Following the various calls for troops in Arkansas in 1861 was the inevitable call for clothing for the army. Calls for more troops seemed to have backfired as seen in last week’s column as the majority of Arkansas’ state officials had enlisted in the Confederate Army, leaving their state offices vacant. This week’s column deals with yet another factor that plagued the fledgling Arkansas Confederate troops: the want of weaponry.
As noted in an August 1861 newspaper, John A. Jordan had been appointed by the Confederate States government as an agent whose responsibility it was to purchase arms from the citizens of Arkansas. As noted in an advertisement, “He will not only purchase ‘regulation arms,’ such as Muskets and Rifles, both Flint and Percussion made for the army, but also Double Barrelled Shot Guns and Country Rifles.”

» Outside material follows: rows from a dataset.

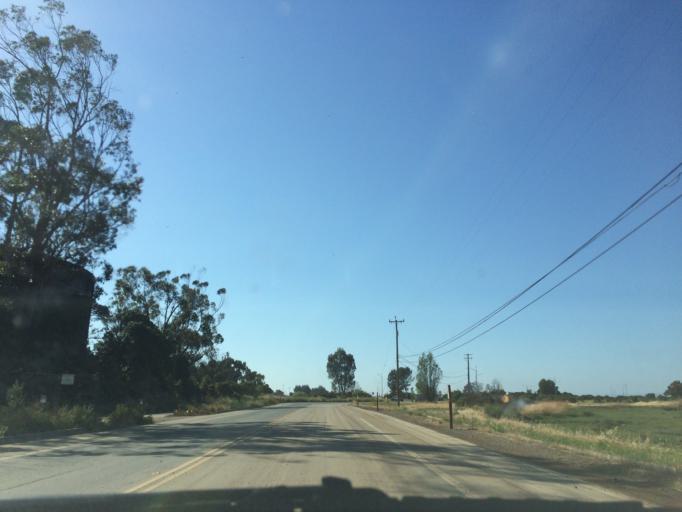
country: US
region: California
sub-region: Santa Clara County
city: Palo Alto
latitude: 37.4523
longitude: -122.1090
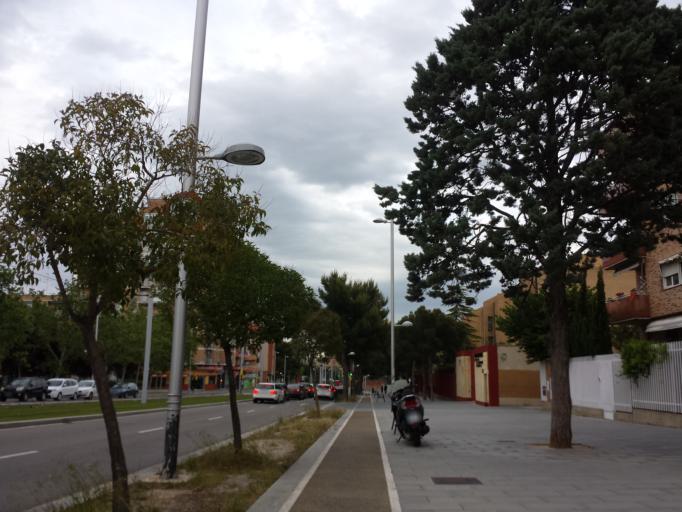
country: ES
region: Aragon
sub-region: Provincia de Zaragoza
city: Delicias
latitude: 41.6285
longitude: -0.9074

Arkansawyers who were in possession of the above-mentioned weapons were urged to bring them to the Little Rock Arsenal where the owners would be reimbursed with cash. The early months of the Civil War saw many Southern units extremely ill-prepared and ill-equipped.
Arkansas troops were facing more logistical issues other than the procurement of weapons; clothing was still paramount on the list of items the Confederates were in critical need of. Though Winter was still several months distant, clothing was being produced in record amounts throughout the South- Arkansas was no exception.
Only a couple weeks following the Confederate victory at the Battle of Wilson’s Creek, many Arkansawyers knew that the War would be over sooner than later; it was only a mater of time before things would get back to normal (or would they?).